> Tarefas e exercícios:
A) Reescreva de forma mais concisa o parágrafo do texto sobre o Mercosul e a Itália que começa com "A Itália, como um dos principais mercados consumidores", mantendo seus fatos principais.
B) Estenda o texto sobre o Mercosul e a Itália, retomando-o logo após a última frase apresentada.
#### Seção do documento ####
Mercosul, Itália e o futuro do comércio global

Na cúpula do G7 de 2024, realizada na Itália, a América Latina ganhou destaque como um parceiro estratégico para a Europa

Redação Jornal de Brasília

09/07/2025 19h22

Foto: Câmara de Comércio Exterior (Camex)

Por Renata Bueno*

Em 1º de julho de 2025, o Mercosul, bloco econômico que reúne Brasil, Argentina, Paraguai e Uruguai, deu um passo significativo em suas negociações comerciais com a União Europeia (UE), consolidando sua posição como um ator relevante no comércio global. A Itália, com seu papel estratégico na cúpula do G7 de 2024, onde a América Latina esteve no centro das discussões, desempenhou um papel crucial na aproximação entre os dois blocos.

Como ex-parlamentar italiana e advogada com experiência em relações internacionais, destaco a importância desses avanços e o impacto que acordos como o firmado com a Associação Europeia de Livre Comércio (EFTA) podem ter, inclusive em setores específicos, como a importação de produtos de alto valor agregado, como o chocolate.

Na cúpula do G7 de 2024, realizada na Itália, a América Latina ganhou destaque como um parceiro estratégico para a Europa em um cenário global marcado por tensões comerciais e protecionismo. A Itália, com sua tradição de diplomacia pragmática e influência dentro da UE, foi peça-chave na promoção de um diálogo construtivo entre o Mercosul e a Europa.

Durante o evento, líderes italianos reforçaram a necessidade de fortalecer os laços econômicos com a América do Sul, reconhecendo o potencial de mercados como o brasileiro e o argentino para impulsionar o comércio bilateral.

A Itália, como um dos principais mercados consumidores de produtos de alta qualidade na Europa, tem interesse direto em acordos que facilitem o acesso a bens agrícolas e industriais sul-americanos. Além disso, a posição italiana foi de apoio às demandas do Mercosul, especialmente às solicitações da Argentina por ampliação de exceções tarifárias, que foram aceitas pelo Brasil. Esse gesto demonstra um compromisso mútuo com a integração econômica e a busca por acordos equilibrados que beneficiem todas as partes.
#### Conjunto de registros ####
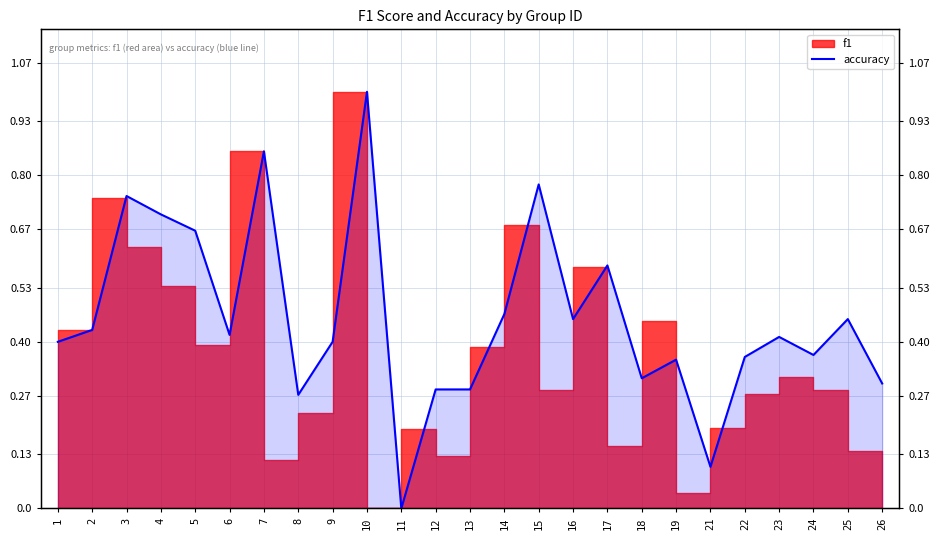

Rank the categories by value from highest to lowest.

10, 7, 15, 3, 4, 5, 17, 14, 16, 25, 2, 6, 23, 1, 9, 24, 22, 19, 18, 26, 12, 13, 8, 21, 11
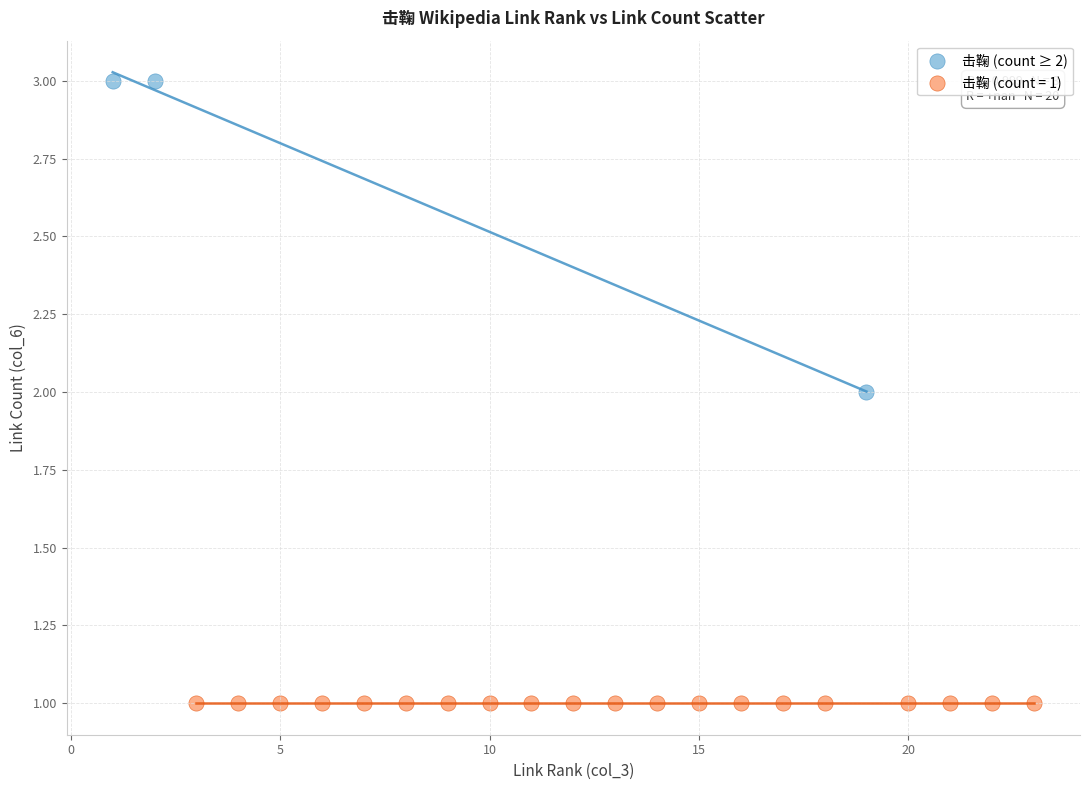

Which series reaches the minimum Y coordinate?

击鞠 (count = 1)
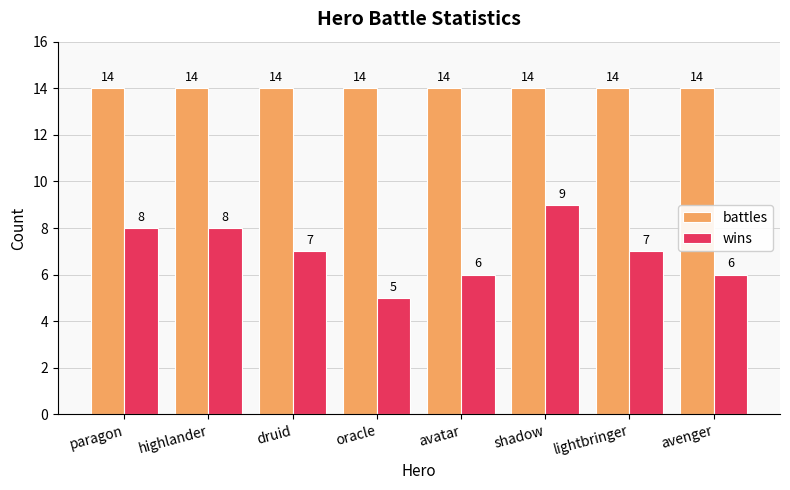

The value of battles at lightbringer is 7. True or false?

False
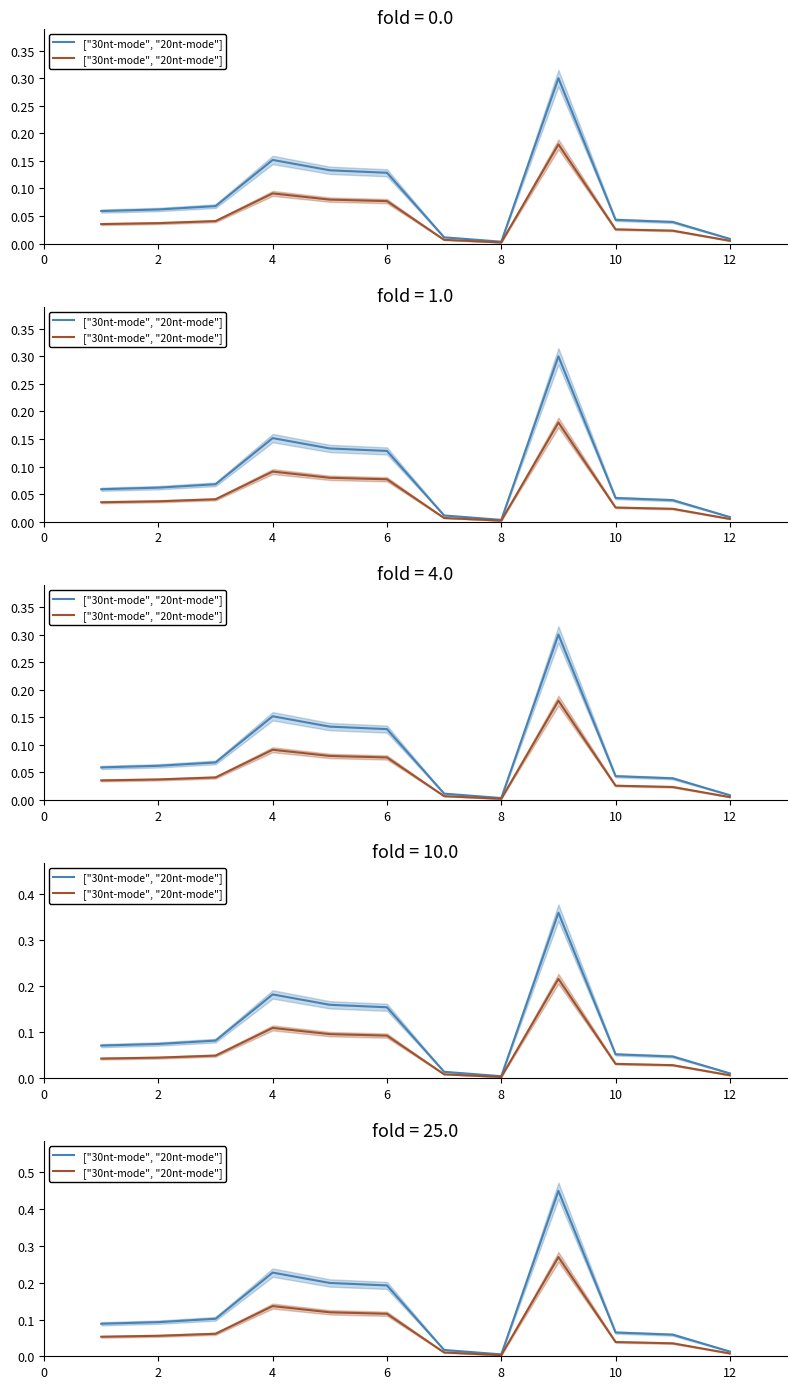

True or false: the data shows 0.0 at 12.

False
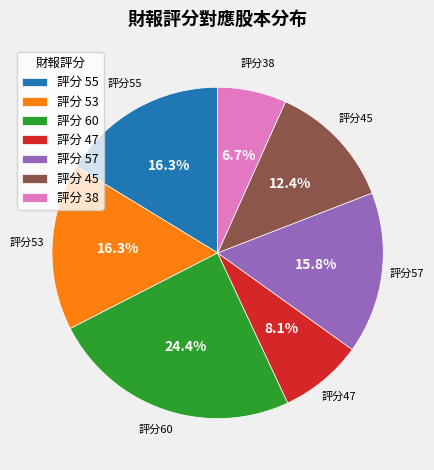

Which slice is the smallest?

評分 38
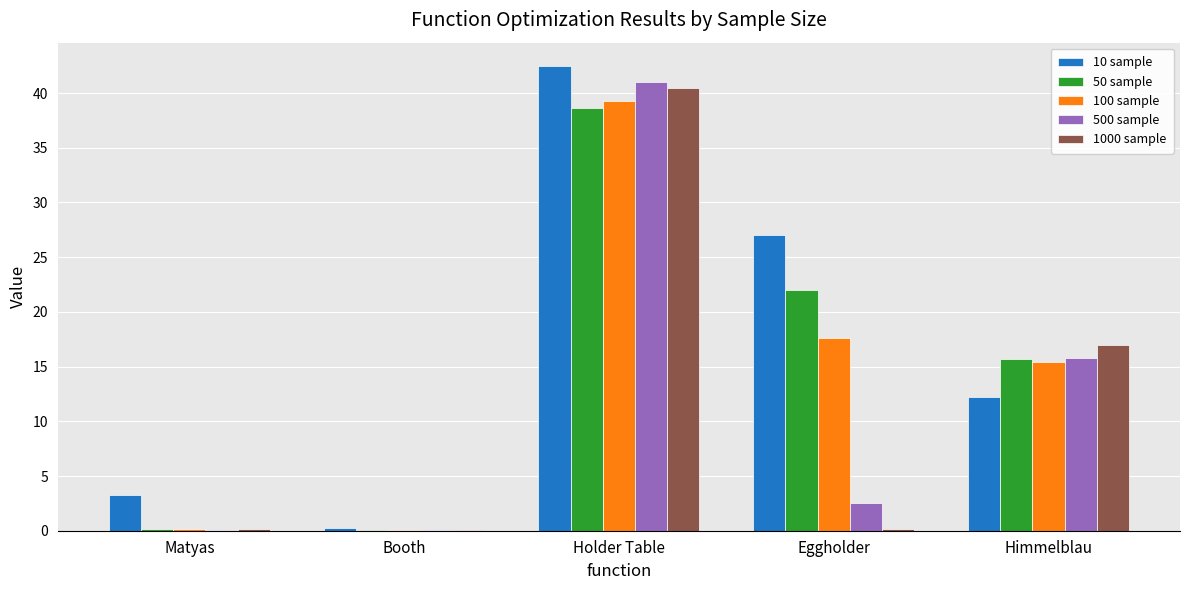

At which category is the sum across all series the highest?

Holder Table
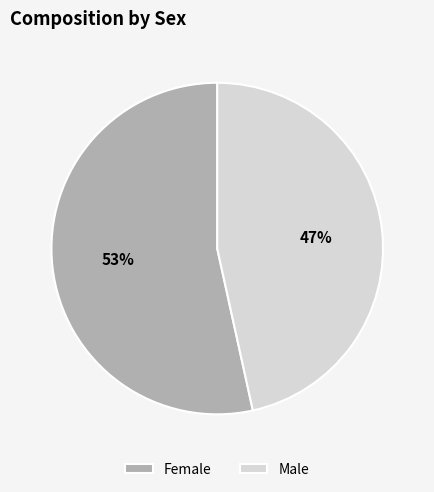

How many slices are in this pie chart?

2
####
> Seção de respostas:
A) A Itália, grande mercado consumidor de produtos de alta qualidade na Europa, tem interesse direto em acordos que facilitem o acesso a bens agrícolas e industriais sul-americanos. O país apoiou as demandas do Mercosul, sobretudo os pedidos da Argentina por mais exceções tarifárias, aceitos pelo Brasil. Isso demonstra um compromisso mútuo com a integração econômica e com acordos equilibrados.

B)
As negociações iniciadas em 1999, culminaram em um marco histórico em dezembro de 2024, com a conclusão das negociações técnicas anunciada na Cúpula do Mercosul em Montevidéu. O acordo, que ainda depende de revisão jurídica, tradução e ratificação pelos parlamentos europeus, promete criar uma das maiores zonas de livre comércio do mundo, abrangendo cerca de 718 milhões de consumidores e um PIB combinado de aproximadamente US$ 22 trilhões.

A Itália, ao lado de países como a Espanha, manifestou apoio ao acordo, contrastando com a resistência de nações como a França, que teme a concorrência de produtos agrícolas

sul-americanos. A posição italiana reflete uma visão estratégica: ao abrir seus mercados para produtos do Mercosul, a UE pode acessar matérias-primas e commodities a preços competitivos, enquanto exporta bens industriais de alto valor agregado, beneficiando indústrias italianas em setores como automotivo, tecnologia e moda.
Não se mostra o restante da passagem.